**Énoncé 1:** Dans les lignes de données ci-dessous, de la ligne contenant « order: Fabales » jusqu'à celle contenant « genus: Convolvulus » incluse, renommez « common name » en « vernacular name ». Recopiez uniquement ces lignes, sans rien modifier d'autre.

**Texte fourni:**
========================================

Pompeo exige que l'Iran ferme son réacteur à eau lourde. L'Iran ne peut pas fermer son réacteur à eau lourde. Il n'en a pas. Celui qu'il construisait à Arak a été désactivé en vertu de l'accord nucléaire (JCPOA). Du béton a été coulé dans son noyau sous la supervision des inspecteurs de l'AIEA. Comment le secrétaire d'État des États-Unis peut-il faire une telle demande sans tenir compte des faits dans un discours préparé ?
Une autre exigence est que l'Iran mette fin à son soutien à la résistance palestinienne. Ceci est également impossible à réaliser pour l'Iran tant que l'occupation sioniste de la Palestine se poursuit. Il est exigé que l'Iran ne développe pas de missiles "nucléaires". L'Iran s'était déjà engagé à le faire dans le cadre du JCPOA tué par Trump. Une autre exigence est que l'Iran retire toutes ses troupes de Syrie et mette fin à toute ingérence en Irak, au Yémen, en Afghanistan et ailleurs.

========================================

**Énoncé 2:**
D'après le texte sur l'Iran ci-dessus :
(a) Où se trouvait le réacteur à eau lourde que l'Iran construisait ?
(b) Sous la supervision de qui du béton a-t-il été coulé dans son noyau ?
(c) De quel pays exige-t-on que l'Iran retire toutes ses troupes ?

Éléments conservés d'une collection
========================================

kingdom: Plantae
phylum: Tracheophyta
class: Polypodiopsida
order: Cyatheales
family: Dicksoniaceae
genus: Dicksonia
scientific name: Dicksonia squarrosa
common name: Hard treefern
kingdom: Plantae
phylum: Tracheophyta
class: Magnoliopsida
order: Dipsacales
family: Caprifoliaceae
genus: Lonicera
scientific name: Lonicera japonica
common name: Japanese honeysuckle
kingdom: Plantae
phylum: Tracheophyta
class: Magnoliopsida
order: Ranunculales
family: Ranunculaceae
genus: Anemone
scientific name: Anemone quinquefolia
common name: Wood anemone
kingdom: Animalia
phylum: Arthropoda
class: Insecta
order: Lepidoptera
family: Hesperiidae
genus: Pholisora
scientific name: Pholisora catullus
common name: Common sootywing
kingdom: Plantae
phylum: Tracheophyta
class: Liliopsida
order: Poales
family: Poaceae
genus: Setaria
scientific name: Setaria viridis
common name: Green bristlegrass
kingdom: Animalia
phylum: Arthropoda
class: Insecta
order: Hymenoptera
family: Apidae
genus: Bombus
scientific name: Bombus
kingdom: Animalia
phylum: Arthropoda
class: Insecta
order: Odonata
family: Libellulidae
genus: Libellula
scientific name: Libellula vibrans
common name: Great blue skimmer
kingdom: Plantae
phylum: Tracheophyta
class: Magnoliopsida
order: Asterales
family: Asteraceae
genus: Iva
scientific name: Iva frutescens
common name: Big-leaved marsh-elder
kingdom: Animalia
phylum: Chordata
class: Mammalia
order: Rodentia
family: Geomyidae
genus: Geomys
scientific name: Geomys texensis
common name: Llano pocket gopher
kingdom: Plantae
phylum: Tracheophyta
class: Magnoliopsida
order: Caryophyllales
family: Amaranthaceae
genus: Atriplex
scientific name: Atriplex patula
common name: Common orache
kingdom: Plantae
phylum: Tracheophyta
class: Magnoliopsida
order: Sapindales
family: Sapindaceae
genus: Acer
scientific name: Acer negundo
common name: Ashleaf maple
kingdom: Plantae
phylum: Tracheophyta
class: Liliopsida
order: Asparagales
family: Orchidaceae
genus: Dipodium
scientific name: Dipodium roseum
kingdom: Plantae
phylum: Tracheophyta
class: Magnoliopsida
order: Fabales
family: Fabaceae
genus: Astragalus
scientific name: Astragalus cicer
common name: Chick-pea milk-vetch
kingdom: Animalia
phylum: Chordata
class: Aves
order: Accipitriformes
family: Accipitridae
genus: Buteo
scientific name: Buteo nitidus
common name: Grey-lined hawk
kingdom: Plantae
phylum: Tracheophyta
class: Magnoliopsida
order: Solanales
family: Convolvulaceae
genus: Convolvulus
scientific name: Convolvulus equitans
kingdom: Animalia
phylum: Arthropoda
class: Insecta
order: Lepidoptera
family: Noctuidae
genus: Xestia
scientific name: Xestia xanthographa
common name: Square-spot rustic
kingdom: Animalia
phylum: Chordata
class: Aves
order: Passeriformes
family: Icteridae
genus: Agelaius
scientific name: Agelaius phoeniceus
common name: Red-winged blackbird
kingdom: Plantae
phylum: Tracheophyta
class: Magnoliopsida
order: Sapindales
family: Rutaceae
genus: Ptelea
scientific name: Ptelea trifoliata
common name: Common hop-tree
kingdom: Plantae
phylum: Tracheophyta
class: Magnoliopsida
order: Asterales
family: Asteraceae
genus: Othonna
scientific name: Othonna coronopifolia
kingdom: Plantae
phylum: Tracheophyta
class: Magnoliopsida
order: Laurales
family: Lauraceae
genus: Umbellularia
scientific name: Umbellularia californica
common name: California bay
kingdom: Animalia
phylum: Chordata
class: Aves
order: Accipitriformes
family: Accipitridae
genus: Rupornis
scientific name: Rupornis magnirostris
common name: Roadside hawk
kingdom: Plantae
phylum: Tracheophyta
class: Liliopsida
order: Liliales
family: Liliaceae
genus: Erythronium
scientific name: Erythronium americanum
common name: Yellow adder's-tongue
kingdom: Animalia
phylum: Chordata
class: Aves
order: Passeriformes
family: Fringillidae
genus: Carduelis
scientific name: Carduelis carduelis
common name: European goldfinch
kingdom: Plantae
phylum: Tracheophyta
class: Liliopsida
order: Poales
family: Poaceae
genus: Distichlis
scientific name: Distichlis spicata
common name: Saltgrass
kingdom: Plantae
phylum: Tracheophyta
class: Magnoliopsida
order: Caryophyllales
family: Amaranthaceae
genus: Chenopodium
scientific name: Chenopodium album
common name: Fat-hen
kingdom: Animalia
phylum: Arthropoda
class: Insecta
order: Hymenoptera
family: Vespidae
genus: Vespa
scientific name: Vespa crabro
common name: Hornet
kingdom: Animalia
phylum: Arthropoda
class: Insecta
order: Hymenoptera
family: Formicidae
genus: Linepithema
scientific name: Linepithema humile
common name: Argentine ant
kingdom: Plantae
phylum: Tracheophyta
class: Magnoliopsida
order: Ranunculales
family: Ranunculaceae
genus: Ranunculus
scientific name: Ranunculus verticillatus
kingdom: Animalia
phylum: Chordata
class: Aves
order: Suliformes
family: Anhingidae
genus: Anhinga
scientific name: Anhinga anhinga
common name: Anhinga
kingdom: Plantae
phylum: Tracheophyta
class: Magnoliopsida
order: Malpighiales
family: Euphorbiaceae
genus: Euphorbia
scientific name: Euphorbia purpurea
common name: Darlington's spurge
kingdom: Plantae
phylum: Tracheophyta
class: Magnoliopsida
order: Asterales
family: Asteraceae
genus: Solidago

========================================

**Corrigé 1:**
order: Fabales
family: Fabaceae
genus: Astragalus
scientific name: Astragalus cicer
vernacular name: Chick-pea milk-vetch
kingdom: Animalia
phylum: Chordata
class: Aves
order: Accipitriformes
family: Accipitridae
genus: Buteo
scientific name: Buteo nitidus
vernacular name: Grey-lined hawk
kingdom: Plantae
phylum: Tracheophyta
class: Magnoliopsida
order: Solanales
family: Convolvulaceae
genus: Convolvulus

**Corrigé 2:**
(a) À Arak.
(b) Sous la supervision des inspecteurs de l'AIEA.
(c) De Syrie.